Last year, archaeologists presented an incredible first: the discovery of a mummified fetus within the abdomen of its mummified ancient Egyptian mother.
Who the woman was, and how she died just over 2,000 years ago are both still mysteries – hence she is known as the Mysterious Lady. But now we know how the fetus was preserved. According to new research by the Warsaw Mummy Project, the preservation occurred via the acidification of the woman's body as she decomposed.
As the researchers so colorfully put it, the process is akin to pickling an egg.
"The fetus remained in the untouched uterus and began to, let say, 'pickle'. It is not the most aesthetic comparison, but conveys the idea," the research team, led by bio-archaeologist Marzena Ożarek-Szilke of the University of Warsaw in Poland and archaeologist Wojciech Ejsmond of the Polish Academy of Sciences, explain in a blog post.
"Blood pH in corpses, including content of the uterus, falls significantly, becoming more acidic, concentrations of ammonia and formic acid increase with time. The placement and filling of the body with natron [a salt mixture collected from dry lake beds] significantly limited the access of air and oxygen. The end result is an almost hermetically sealed uterus containing the fetus."
The question as to whether what they had found was actually a fetus was posed by radiologist Sahar Saleem of Cairo University in Egypt, who penned a reply to the initial discovery. She noted that no bones could be detected in the scans of the mummy, and therefore the identification of a fetus must be inconclusive.
But this is not unexpected, Ożarek-Szilke and her team argue. Fetal bones are very poorly mineralized during the first two trimesters, which means they are difficult to detect in the first place after undergoing taphonomic (or preservation) processes. Fetal bones are even hard to find during archaeological excavations.
In addition, the acidifying processes that would have taken place inside the corpse of the Mysterious Lady as her body decomposed would have further demineralized the already delicate fetal bones.
"This process of bone demineralization in an acidic environment can be compared to an experiment with an egg," the researchers write. "Picture putting an egg into a pot filled with an acid. The eggshell is dissolving, leaving only the inside of the egg (albumen and yolk) and the minerals from the eggshell dissolved in the acid."
The reason the body of the Mysterious Lady and the body of the fetus are different in this regard is because they mummified differently. The Lady was mummified using natron, a naturally occurring salt mix that the ancient Egyptians used to dry out and disinfect bodies.
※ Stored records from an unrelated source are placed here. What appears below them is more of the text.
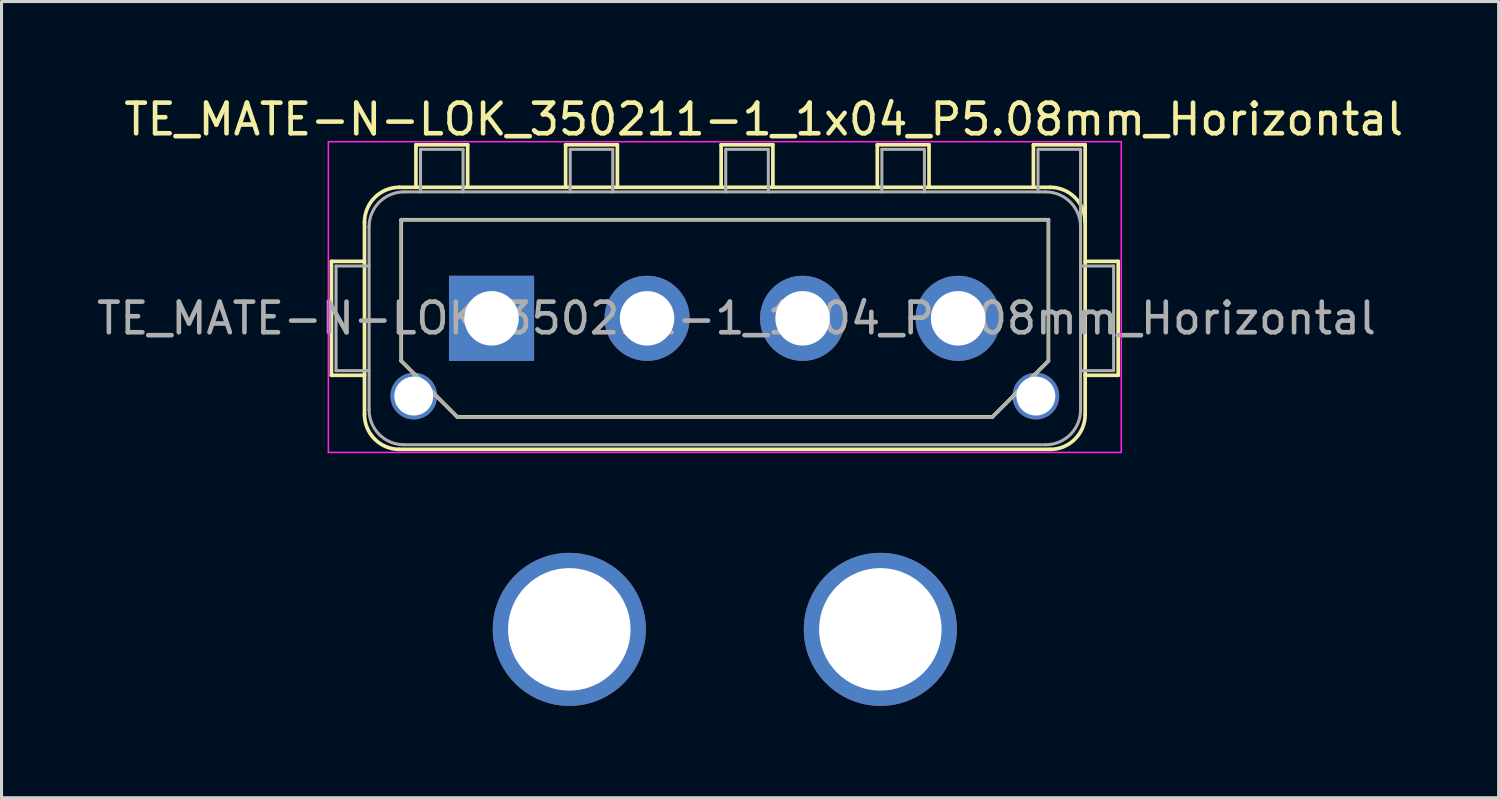
<source format=kicad_pcb>
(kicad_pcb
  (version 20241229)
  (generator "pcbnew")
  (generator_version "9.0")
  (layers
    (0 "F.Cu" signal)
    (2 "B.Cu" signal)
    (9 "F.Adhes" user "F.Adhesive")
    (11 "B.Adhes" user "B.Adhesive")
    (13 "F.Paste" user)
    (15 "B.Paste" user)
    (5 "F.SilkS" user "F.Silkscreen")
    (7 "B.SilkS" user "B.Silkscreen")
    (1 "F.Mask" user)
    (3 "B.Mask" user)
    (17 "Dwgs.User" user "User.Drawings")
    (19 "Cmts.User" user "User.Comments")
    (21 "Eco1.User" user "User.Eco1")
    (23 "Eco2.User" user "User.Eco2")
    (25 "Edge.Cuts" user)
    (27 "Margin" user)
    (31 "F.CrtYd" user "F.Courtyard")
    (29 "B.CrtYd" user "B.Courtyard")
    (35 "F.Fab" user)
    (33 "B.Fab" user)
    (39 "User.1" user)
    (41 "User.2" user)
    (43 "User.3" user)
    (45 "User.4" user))
  (footprint "TE_MATE-N-LOK_350211-1_1x04_P5.08mm_Horizontal"
    (layer "F.Cu")
    (at 13.006 7.348)
    (property "Reference" "TE_MATE-N-LOK_350211-1_1x04_P5.08mm_Horizontal" (at 8.89 -6.5 180) (layer "F.SilkS") (effects (font (size 1 1) (thickness 0.15))))
    (attr through_hole)
    (fp_line (start -5.23 -1.86) (end -4.15 -1.86) (stroke (width 0.12) (type solid)) (layer "F.SilkS"))
    (fp_line (start -5.23 1.86) (end -5.23 -1.86) (stroke (width 0.12) (type solid)) (layer "F.SilkS"))
    (fp_line (start -4.15 -3.14) (end -4.15 3.14) (stroke (width 0.12) (type solid)) (layer "F.SilkS"))
    (fp_line (start -4.15 1.86) (end -5.23 1.86) (stroke (width 0.12) (type solid)) (layer "F.SilkS"))
    (fp_line (start -3.01 4.28) (end 18.25 4.28) (stroke (width 0.12) (type solid)) (layer "F.SilkS"))
    (fp_line (start -2.95 -3.22) (end 18.19 -3.22) (stroke (width 0.12) (type solid)) (layer "F.SilkS"))
    (fp_line (start -2.95 1.39) (end -2.95 -3.22) (stroke (width 0.12) (type solid)) (layer "F.SilkS"))
    (fp_line (start -2.47 -5.67) (end -0.78 -5.67) (stroke (width 0.12) (type solid)) (layer "F.SilkS"))
    (fp_line (start -2.47 -4.28) (end -2.47 -5.67) (stroke (width 0.12) (type solid)) (layer "F.SilkS"))
    (fp_line (start -1.12 3.22) (end -2.95 1.39) (stroke (width 0.12) (type solid)) (layer "F.SilkS"))
    (fp_line (start -0.78 -5.67) (end -0.78 -4.28) (stroke (width 0.12) (type solid)) (layer "F.SilkS"))
    (fp_line (start 2.42 -5.67) (end 4.11 -5.67) (stroke (width 0.12) (type solid)) (layer "F.SilkS"))
    (fp_line (start 2.42 -4.28) (end 2.42 -5.67) (stroke (width 0.12) (type solid)) (layer "F.SilkS"))
    (fp_line (start 4.11 -5.67) (end 4.11 -4.28) (stroke (width 0.12) (type solid)) (layer "F.SilkS"))
    (fp_line (start 7.5 -5.67) (end 9.19 -5.67) (stroke (width 0.12) (type solid)) (layer "F.SilkS"))
    (fp_line (start 7.5 -4.28) (end 7.5 -5.67) (stroke (width 0.12) (type solid)) (layer "F.SilkS"))
    (fp_line (start 9.19 -5.67) (end 9.19 -4.28) (stroke (width 0.12) (type solid)) (layer "F.SilkS"))
    (fp_line (start 12.6 -5.67) (end 14.29 -5.67) (stroke (width 0.12) (type solid)) (layer "F.SilkS"))
    (fp_line (start 12.6 -4.28) (end 12.6 -5.67) (stroke (width 0.12) (type solid)) (layer "F.SilkS"))
    (fp_line (start 14.29 -5.67) (end 14.29 -4.28) (stroke (width 0.12) (type solid)) (layer "F.SilkS"))
    (fp_line (start 16.36 3.22) (end -1.12 3.22) (stroke (width 0.12) (type solid)) (layer "F.SilkS"))
    (fp_line (start 17.7 -5.67) (end 19.39 -5.67) (stroke (width 0.12) (type solid)) (layer "F.SilkS"))
    (fp_line (start 17.7 -4.28) (end 17.7 -5.67) (stroke (width 0.12) (type solid)) (layer "F.SilkS"))
    (fp_line (start 18.19 -3.22) (end 18.19 1.39) (stroke (width 0.12) (type solid)) (layer "F.SilkS"))
    (fp_line (start 18.19 1.39) (end 16.36 3.22) (stroke (width 0.12) (type solid)) (layer "F.SilkS"))
    (fp_line (start 18.25 -4.28) (end -3.01 -4.28) (stroke (width 0.12) (type solid)) (layer "F.SilkS"))
    (fp_line (start 19.39 1.86) (end 20.47 1.86) (stroke (width 0.12) (type solid)) (layer "F.SilkS"))
    (fp_line (start 19.39 3.14) (end 19.39 -5.67) (stroke (width 0.12) (type solid)) (layer "F.SilkS"))
    (fp_line (start 20.47 -1.86) (end 19.39 -1.86) (stroke (width 0.12) (type solid)) (layer "F.SilkS"))
    (fp_line (start 20.47 1.86) (end 20.47 -1.86) (stroke (width 0.12) (type solid)) (layer "F.SilkS"))
    (fp_arc (start -4.15 -3.14) (mid -3.816102 -3.946102) (end -3.01 -4.28) (stroke (width 0.12) (type solid)) (layer "F.SilkS"))
    (fp_arc (start -3.01 4.28) (mid -3.816102 3.946102) (end -4.15 3.14) (stroke (width 0.12) (type solid)) (layer "F.SilkS"))
    (fp_arc (start 18.25 -4.28) (mid 19.056102 -3.946102) (end 19.39 -3.14) (stroke (width 0.12) (type solid)) (layer "F.SilkS"))
    (fp_arc (start 19.39 3.14) (mid 19.056102 3.946102) (end 18.25 4.28) (stroke (width 0.12) (type solid)) (layer "F.SilkS"))
    (fp_line (start -5.33 -5.77) (end -5.33 4.38) (stroke (width 0.05) (type solid)) (layer "F.CrtYd"))
    (fp_line (start -5.33 4.38) (end 20.57 4.38) (stroke (width 0.05) (type solid)) (layer "F.CrtYd"))
    (fp_line (start 20.57 -5.77) (end -5.33 -5.77) (stroke (width 0.05) (type solid)) (layer "F.CrtYd"))
    (fp_line (start 20.57 4.38) (end 20.57 -5.77) (stroke (width 0.05) (type solid)) (layer "F.CrtYd"))
    (fp_line (start -5.08 -1.71) (end -4 -1.71) (stroke (width 0.1) (type solid)) (layer "F.Fab"))
    (fp_line (start -5.08 1.71) (end -5.08 -1.71) (stroke (width 0.1) (type solid)) (layer "F.Fab"))
    (fp_line (start -4 -2.99) (end -4 2.99) (stroke (width 0.1) (type solid)) (layer "F.Fab"))
    (fp_line (start -4 1.71) (end -5.08 1.71) (stroke (width 0.1) (type solid)) (layer "F.Fab"))
    (fp_line (start -2.95 -3.22) (end 18.19 -3.22) (stroke (width 0.1) (type solid)) (layer "F.Fab"))
    (fp_line (start -2.95 1.39) (end -2.95 -3.22) (stroke (width 0.1) (type solid)) (layer "F.Fab"))
    (fp_line (start -2.86 4.13) (end 18.1 4.13) (stroke (width 0.1) (type solid)) (layer "F.Fab"))
    (fp_line (start -2.32 -5.52) (end -0.93 -5.52) (stroke (width 0.1) (type solid)) (layer "F.Fab"))
    (fp_line (start -2.32 -4.13) (end -2.32 -5.52) (stroke (width 0.1) (type solid)) (layer "F.Fab"))
    (fp_line (start -1.12 3.22) (end -2.95 1.39) (stroke (width 0.1) (type solid)) (layer "F.Fab"))
    (fp_line (start -0.93 -5.52) (end -0.93 -4.13) (stroke (width 0.1) (type solid)) (layer "F.Fab"))
    (fp_line (start 2.57 -5.52) (end 3.96 -5.52) (stroke (width 0.1) (type solid)) (layer "F.Fab"))
    (fp_line (start 2.57 -4.13) (end 2.57 -5.52) (stroke (width 0.1) (type solid)) (layer "F.Fab"))
    (fp_line (start 3.96 -5.52) (end 3.96 -4.13) (stroke (width 0.1) (type solid)) (layer "F.Fab"))
    (fp_line (start 7.65 -5.52) (end 9.04 -5.52) (stroke (width 0.1) (type solid)) (layer "F.Fab"))
    (fp_line (start 7.65 -4.13) (end 7.65 -5.52) (stroke (width 0.1) (type solid)) (layer "F.Fab"))
    (fp_line (start 9.04 -5.52) (end 9.04 -4.13) (stroke (width 0.1) (type solid)) (layer "F.Fab"))
    (fp_line (start 12.75 -5.52) (end 14.14 -5.52) (stroke (width 0.1) (type solid)) (layer "F.Fab"))
    (fp_line (start 12.75 -4.13) (end 12.75 -5.52) (stroke (width 0.1) (type solid)) (layer "F.Fab"))
    (fp_line (start 14.14 -5.52) (end 14.14 -4.13) (stroke (width 0.1) (type solid)) (layer "F.Fab"))
    (fp_line (start 16.36 3.22) (end -1.12 3.22) (stroke (width 0.1) (type solid)) (layer "F.Fab"))
    (fp_line (start 17.85 -5.52) (end 19.24 -5.52) (stroke (width 0.1) (type solid)) (layer "F.Fab"))
    (fp_line (start 17.85 -4.13) (end 17.85 -5.52) (stroke (width 0.1) (type solid)) (layer "F.Fab"))
    (fp_line (start 18.1 -4.13) (end -2.86 -4.13) (stroke (width 0.1) (type solid)) (layer "F.Fab"))
    (fp_line (start 18.19 -3.22) (end 18.19 1.39) (stroke (width 0.1) (type solid)) (layer "F.Fab"))
    (fp_line (start 18.19 1.39) (end 16.36 3.22) (stroke (width 0.1) (type solid)) (layer "F.Fab"))
    (fp_line (start 19.24 1.71) (end 20.32 1.71) (stroke (width 0.1) (type solid)) (layer "F.Fab"))
    (fp_line (start 19.24 2.99) (end 19.24 -5.52) (stroke (width 0.1) (type solid)) (layer "F.Fab"))
    (fp_line (start 20.32 -1.71) (end 19.24 -1.71) (stroke (width 0.1) (type solid)) (layer "F.Fab"))
    (fp_line (start 20.32 1.71) (end 20.32 -1.71) (stroke (width 0.1) (type solid)) (layer "F.Fab"))
    (fp_arc (start -4 -2.99) (mid -3.666102 -3.796102) (end -2.86 -4.13) (stroke (width 0.1) (type solid)) (layer "F.Fab"))
    (fp_arc (start -2.86 4.13) (mid -3.666102 3.796102) (end -4 2.99) (stroke (width 0.1) (type solid)) (layer "F.Fab"))
    (fp_arc (start 18.1 -4.13) (mid 18.906102 -3.796102) (end 19.24 -2.99) (stroke (width 0.1) (type solid)) (layer "F.Fab"))
    (fp_arc (start 19.24 2.99) (mid 18.906102 3.796102) (end 18.1 4.13) (stroke (width 0.1) (type solid)) (layer "F.Fab"))
    (fp_text user "${REFERENCE}" (at 8 0 180) (layer "F.Fab") (effects (font (size 1 1) (thickness 0.15))))
    (pad "" np_thru_hole circle (at -2.54 2.54) (size 1.524 1.524) (drill 1.27) (layers "*.Cu" "*.Mask"))
    (pad "" np_thru_hole circle (at 2.54 10.16) (size 5 5) (drill 4) (layers "*.Cu" "*.Mask"))
    (pad "" np_thru_hole circle (at 12.7 10.16) (size 5 5) (drill 4) (layers "*.Cu" "*.Mask"))
    (pad "" np_thru_hole circle (at 17.78 2.54) (size 1.524 1.524) (drill 1.27) (layers "*.Cu" "*.Mask"))
    (pad "1" thru_hole rect (at 0 0) (size 2.78 2.78) (drill 1.78) (layers "*.Cu" "*.Mask"))
    (pad "2" thru_hole circle (at 5.08 0) (size 2.78 2.78) (drill 1.78) (layers "*.Cu" "*.Mask"))
    (pad "3" thru_hole circle (at 10.16 0) (size 2.78 2.78) (drill 1.78) (layers "*.Cu" "*.Mask"))
    (pad "4" thru_hole circle (at 15.24 0) (size 2.78 2.78) (drill 1.78) (layers "*.Cu" "*.Mask")))
  (gr_rect
    (start -3 -3)
    (end 45.902 23.008)
    (stroke (width 0.1) (type default))
    (fill no)
    (layer "Edge.Cuts")))
</source>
The fetus, in her sealed womb, mummified in the resulting acidic environment.
In addition, the minerals leached from the fetus' bones would have been deposited in the soft tissues of the fetus itself, and the uterus around it, resulting in a higher-than-expected mineral content. This means that these tissues would have higher radiodensity in the CT scans.
The results suggest that perhaps other pregnant mummies might be hiding in plain sight in other museum collections. Scans of mummies are usually identifying bones, and amulets tucked inside their wrappings. By looking carefully at soft tissues, other such mummies might be identified.
In turn, this might help archaeologists and anthropologists uncover why the fetus was left intact when the Mysterious Lady's other internal organs were removed for the mummification process.
"Maybe it had something to do with beliefs and rebirth in the afterlife," Ożarek-Szilke told Science in Poland. "It is still difficult to draw any conclusions as we do not know if this is the only pregnant mummy. For now, it is definitely the only known pregnant Egyptian mummy."
The team's analysis also determined that, due to the position of the fetus and the closed condition of the birth canal, the woman did not die in childbirth. Previous analysis found that the Mysterious Lady was between the ages of 20 and 30 when she died, and her pregnancy was between 26 and 30 weeks.
"The Mysterious Lady died together with the unborn child, and by examining her, we restore their memory," the researchers write.
"We remember that it was a long-lived person who had her dreams, probably loved ones and was loved. Now she reveals to us the secrets she took with her to the grave."
The research has been published in the Journal of Archaeological Science.